Stored dataset items:

* start *

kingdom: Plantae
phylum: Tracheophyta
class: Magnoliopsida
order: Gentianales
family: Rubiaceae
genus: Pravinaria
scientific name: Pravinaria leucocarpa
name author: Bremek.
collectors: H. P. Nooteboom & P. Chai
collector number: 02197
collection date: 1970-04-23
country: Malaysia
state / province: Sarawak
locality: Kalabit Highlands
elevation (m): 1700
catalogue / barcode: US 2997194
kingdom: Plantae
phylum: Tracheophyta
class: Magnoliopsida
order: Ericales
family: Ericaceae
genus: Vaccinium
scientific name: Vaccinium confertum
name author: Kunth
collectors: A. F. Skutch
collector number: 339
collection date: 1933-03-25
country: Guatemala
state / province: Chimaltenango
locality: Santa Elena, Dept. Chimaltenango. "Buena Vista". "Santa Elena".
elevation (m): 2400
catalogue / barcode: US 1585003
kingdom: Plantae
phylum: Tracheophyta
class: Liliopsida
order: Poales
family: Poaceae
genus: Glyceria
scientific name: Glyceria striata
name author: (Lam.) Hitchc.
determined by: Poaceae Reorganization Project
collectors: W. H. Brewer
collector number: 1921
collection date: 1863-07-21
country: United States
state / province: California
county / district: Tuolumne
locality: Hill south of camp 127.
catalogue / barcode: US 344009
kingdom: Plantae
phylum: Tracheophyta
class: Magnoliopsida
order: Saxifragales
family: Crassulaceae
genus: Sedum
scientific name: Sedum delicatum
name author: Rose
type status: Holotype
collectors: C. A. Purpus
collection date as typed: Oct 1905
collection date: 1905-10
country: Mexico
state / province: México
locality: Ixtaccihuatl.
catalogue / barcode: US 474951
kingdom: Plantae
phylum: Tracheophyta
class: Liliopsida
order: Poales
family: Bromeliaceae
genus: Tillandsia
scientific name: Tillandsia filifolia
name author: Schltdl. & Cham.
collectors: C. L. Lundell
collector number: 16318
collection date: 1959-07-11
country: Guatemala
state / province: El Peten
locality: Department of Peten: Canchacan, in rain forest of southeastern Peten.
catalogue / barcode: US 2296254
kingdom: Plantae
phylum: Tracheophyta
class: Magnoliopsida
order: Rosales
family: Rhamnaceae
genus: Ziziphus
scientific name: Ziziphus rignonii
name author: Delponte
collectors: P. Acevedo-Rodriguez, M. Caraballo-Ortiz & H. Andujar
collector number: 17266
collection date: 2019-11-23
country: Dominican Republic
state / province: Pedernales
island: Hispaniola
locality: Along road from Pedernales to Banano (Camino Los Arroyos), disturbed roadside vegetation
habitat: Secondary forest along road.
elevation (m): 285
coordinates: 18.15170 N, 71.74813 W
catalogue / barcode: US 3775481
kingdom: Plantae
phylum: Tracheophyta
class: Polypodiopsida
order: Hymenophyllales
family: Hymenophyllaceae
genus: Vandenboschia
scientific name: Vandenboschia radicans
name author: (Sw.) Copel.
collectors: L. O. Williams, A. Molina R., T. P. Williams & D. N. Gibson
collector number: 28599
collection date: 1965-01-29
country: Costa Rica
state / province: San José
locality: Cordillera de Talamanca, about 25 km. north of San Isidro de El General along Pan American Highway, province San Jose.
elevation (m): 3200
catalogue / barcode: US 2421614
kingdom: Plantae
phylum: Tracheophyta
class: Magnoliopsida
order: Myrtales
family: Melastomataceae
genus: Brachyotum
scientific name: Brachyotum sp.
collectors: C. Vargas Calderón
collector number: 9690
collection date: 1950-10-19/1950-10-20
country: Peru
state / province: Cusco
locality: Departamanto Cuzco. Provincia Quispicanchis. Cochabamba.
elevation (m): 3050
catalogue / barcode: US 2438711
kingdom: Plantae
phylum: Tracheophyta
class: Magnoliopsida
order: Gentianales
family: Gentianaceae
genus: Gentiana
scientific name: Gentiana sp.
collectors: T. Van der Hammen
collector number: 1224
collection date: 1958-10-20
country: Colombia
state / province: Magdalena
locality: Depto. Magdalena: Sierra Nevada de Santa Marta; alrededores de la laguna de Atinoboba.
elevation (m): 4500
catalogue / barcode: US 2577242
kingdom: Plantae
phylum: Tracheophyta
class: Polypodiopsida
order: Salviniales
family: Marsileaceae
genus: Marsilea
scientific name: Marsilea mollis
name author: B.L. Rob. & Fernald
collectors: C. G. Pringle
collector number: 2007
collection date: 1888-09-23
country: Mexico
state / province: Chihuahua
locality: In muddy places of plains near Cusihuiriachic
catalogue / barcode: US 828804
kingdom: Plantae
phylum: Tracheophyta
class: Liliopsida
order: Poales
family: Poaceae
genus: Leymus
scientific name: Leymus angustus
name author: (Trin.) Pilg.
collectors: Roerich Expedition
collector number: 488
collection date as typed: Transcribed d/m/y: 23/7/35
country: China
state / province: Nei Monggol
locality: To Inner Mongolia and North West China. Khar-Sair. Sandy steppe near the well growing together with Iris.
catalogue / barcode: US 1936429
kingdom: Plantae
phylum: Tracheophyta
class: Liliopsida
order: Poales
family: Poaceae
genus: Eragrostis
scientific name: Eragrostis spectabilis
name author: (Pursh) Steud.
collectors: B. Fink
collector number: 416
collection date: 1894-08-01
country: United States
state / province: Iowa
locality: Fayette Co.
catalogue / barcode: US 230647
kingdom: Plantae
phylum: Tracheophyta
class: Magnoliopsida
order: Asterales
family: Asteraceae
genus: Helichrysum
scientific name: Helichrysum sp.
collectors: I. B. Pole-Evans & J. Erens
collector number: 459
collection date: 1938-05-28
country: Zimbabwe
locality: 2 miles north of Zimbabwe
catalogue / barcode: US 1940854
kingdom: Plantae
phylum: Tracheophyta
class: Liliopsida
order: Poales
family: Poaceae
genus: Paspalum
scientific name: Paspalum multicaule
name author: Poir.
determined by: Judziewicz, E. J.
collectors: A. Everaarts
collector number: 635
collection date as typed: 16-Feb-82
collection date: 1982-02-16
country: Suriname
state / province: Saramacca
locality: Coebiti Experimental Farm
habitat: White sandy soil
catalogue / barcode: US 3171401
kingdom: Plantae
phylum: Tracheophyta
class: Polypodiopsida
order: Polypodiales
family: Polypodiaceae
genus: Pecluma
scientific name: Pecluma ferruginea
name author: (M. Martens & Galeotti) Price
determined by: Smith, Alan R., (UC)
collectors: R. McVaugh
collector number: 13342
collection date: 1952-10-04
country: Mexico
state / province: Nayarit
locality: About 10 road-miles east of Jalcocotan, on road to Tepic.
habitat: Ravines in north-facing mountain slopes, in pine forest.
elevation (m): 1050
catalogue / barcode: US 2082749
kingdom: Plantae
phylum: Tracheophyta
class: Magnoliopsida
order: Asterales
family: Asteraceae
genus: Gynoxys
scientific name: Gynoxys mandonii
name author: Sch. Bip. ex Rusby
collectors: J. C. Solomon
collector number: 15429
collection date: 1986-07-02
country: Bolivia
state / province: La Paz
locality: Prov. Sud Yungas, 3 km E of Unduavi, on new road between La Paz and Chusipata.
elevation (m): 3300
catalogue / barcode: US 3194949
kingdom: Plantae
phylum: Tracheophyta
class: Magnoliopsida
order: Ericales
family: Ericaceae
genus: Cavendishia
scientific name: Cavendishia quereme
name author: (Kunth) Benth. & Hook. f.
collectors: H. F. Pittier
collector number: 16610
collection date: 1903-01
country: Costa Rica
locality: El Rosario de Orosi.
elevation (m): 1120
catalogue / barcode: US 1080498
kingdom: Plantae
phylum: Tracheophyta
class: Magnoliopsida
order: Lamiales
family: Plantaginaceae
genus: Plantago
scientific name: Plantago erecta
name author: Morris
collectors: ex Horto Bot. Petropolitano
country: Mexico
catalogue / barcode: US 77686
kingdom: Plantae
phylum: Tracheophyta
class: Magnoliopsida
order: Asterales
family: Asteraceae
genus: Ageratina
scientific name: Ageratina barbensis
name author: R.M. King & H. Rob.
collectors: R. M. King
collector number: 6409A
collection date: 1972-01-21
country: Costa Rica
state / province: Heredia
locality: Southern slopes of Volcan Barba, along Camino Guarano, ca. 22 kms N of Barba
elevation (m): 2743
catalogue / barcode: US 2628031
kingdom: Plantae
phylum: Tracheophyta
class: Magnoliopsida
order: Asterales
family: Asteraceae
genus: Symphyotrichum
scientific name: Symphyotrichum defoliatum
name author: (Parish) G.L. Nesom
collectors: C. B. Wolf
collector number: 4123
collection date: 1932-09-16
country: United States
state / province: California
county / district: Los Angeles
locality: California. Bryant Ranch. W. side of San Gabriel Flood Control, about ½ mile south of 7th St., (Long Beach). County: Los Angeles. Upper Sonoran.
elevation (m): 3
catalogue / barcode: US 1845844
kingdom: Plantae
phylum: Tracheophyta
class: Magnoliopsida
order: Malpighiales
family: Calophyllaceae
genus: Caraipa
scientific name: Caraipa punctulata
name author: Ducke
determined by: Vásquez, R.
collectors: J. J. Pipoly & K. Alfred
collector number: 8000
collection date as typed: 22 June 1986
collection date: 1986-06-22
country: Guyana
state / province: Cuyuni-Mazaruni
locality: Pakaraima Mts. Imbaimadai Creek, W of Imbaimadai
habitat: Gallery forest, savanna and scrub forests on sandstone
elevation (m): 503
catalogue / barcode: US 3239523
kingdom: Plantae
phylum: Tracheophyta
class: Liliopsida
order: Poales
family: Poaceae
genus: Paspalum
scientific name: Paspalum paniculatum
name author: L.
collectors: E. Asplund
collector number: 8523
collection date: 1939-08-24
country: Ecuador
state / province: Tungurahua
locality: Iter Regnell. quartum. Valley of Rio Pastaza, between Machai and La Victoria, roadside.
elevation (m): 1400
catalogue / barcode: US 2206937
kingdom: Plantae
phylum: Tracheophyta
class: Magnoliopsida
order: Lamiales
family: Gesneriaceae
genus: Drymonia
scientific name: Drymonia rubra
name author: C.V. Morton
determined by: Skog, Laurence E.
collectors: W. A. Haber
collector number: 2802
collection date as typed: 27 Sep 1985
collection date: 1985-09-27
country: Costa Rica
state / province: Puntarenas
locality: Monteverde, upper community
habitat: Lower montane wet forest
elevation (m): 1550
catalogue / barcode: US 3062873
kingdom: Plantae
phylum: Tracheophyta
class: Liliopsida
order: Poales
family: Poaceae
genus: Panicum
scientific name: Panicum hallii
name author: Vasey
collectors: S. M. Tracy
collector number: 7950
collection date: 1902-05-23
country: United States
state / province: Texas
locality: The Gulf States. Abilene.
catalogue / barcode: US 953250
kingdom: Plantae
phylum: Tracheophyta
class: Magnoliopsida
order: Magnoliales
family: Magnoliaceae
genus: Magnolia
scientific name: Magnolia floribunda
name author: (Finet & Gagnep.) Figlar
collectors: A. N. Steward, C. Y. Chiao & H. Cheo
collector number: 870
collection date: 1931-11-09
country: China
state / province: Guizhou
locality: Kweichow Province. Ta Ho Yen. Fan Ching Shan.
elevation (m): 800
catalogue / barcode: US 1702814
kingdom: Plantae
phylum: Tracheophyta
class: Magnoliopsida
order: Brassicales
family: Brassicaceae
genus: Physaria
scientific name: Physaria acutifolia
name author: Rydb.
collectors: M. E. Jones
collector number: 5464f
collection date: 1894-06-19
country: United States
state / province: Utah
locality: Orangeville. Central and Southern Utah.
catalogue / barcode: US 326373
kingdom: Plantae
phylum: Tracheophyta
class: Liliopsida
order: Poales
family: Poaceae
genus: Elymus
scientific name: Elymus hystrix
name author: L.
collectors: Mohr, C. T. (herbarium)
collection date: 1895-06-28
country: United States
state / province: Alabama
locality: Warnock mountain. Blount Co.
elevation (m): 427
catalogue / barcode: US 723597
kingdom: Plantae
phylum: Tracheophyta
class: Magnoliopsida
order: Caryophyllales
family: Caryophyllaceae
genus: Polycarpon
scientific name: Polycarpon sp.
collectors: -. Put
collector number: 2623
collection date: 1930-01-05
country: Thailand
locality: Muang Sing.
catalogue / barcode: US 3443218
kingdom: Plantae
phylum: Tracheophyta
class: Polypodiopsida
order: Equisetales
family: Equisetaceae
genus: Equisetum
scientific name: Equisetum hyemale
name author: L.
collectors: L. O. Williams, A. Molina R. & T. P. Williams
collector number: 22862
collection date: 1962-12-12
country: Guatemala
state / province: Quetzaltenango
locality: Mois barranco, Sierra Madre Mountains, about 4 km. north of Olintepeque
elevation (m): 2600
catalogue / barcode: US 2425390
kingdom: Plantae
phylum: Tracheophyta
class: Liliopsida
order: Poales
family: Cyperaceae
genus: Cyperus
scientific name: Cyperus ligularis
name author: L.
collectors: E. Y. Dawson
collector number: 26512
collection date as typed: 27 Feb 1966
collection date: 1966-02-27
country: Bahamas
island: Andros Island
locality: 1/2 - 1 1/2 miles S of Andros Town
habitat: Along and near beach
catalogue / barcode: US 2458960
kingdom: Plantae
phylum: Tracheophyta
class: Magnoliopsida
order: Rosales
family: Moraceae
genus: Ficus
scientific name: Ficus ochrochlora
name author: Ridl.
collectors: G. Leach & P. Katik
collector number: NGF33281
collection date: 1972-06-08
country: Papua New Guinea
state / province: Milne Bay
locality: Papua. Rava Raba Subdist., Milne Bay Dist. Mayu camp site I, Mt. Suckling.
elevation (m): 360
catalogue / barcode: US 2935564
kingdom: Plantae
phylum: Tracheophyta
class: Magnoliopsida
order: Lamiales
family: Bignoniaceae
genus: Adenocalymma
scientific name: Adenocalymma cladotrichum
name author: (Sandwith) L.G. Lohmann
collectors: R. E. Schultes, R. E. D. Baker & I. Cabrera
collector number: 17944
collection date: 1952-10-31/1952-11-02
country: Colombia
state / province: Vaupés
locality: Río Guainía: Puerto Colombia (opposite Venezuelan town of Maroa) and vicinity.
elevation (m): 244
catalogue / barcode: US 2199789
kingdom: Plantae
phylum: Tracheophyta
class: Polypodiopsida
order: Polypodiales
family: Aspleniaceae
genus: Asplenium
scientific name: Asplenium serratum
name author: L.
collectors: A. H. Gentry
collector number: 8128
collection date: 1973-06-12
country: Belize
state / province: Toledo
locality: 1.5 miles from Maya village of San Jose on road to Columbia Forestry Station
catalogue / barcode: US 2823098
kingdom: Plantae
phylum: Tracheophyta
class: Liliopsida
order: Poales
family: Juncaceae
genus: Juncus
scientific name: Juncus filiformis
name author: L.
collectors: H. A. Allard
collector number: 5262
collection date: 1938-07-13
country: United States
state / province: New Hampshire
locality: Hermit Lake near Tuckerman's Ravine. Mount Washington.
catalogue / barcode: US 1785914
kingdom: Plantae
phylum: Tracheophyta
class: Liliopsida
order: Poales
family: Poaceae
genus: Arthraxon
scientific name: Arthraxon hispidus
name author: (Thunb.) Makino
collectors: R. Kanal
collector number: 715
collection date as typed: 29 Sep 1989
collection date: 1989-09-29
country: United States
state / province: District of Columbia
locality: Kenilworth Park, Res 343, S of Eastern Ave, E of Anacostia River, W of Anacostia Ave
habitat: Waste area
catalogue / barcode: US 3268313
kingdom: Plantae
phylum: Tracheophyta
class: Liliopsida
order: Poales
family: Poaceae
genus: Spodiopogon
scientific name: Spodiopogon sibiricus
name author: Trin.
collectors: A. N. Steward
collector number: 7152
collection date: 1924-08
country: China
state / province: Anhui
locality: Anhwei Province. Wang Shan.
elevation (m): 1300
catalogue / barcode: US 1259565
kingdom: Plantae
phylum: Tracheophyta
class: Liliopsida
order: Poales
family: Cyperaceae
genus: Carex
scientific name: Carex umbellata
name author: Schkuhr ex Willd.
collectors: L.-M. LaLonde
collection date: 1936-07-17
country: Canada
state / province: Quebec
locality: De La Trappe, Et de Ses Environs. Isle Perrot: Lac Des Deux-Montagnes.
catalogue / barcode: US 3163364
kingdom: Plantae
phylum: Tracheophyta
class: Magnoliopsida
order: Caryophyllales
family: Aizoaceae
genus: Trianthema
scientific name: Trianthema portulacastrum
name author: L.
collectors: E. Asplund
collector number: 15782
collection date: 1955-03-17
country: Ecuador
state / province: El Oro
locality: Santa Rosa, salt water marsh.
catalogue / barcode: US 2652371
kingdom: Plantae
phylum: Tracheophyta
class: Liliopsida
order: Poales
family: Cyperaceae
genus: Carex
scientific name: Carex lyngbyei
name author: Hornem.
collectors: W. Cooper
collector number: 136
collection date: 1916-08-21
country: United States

* end *

## Exercise goal:
Return the data above verbatim, starting with the line that contains "genus: Sedum" and going on through the line that contains "country: Dominican Republic", both included.

## Answer for the task:
genus: Sedum
scientific name: Sedum delicatum
name author: Rose
type status: Holotype
collectors: C. A. Purpus
collection date as typed: Oct 1905
collection date: 1905-10
country: Mexico
state / province: México
locality: Ixtaccihuatl.
catalogue / barcode: US 474951
kingdom: Plantae
phylum: Tracheophyta
class: Liliopsida
order: Poales
family: Bromeliaceae
genus: Tillandsia
scientific name: Tillandsia filifolia
name author: Schltdl. & Cham.
collectors: C. L. Lundell
collector number: 16318
collection date: 1959-07-11
country: Guatemala
state / province: El Peten
locality: Department of Peten: Canchacan, in rain forest of southeastern Peten.
catalogue / barcode: US 2296254
kingdom: Plantae
phylum: Tracheophyta
class: Magnoliopsida
order: Rosales
family: Rhamnaceae
genus: Ziziphus
scientific name: Ziziphus rignonii
name author: Delponte
collectors: P. Acevedo-Rodriguez, M. Caraballo-Ortiz & H. Andujar
collector number: 17266
collection date: 2019-11-23
country: Dominican Republic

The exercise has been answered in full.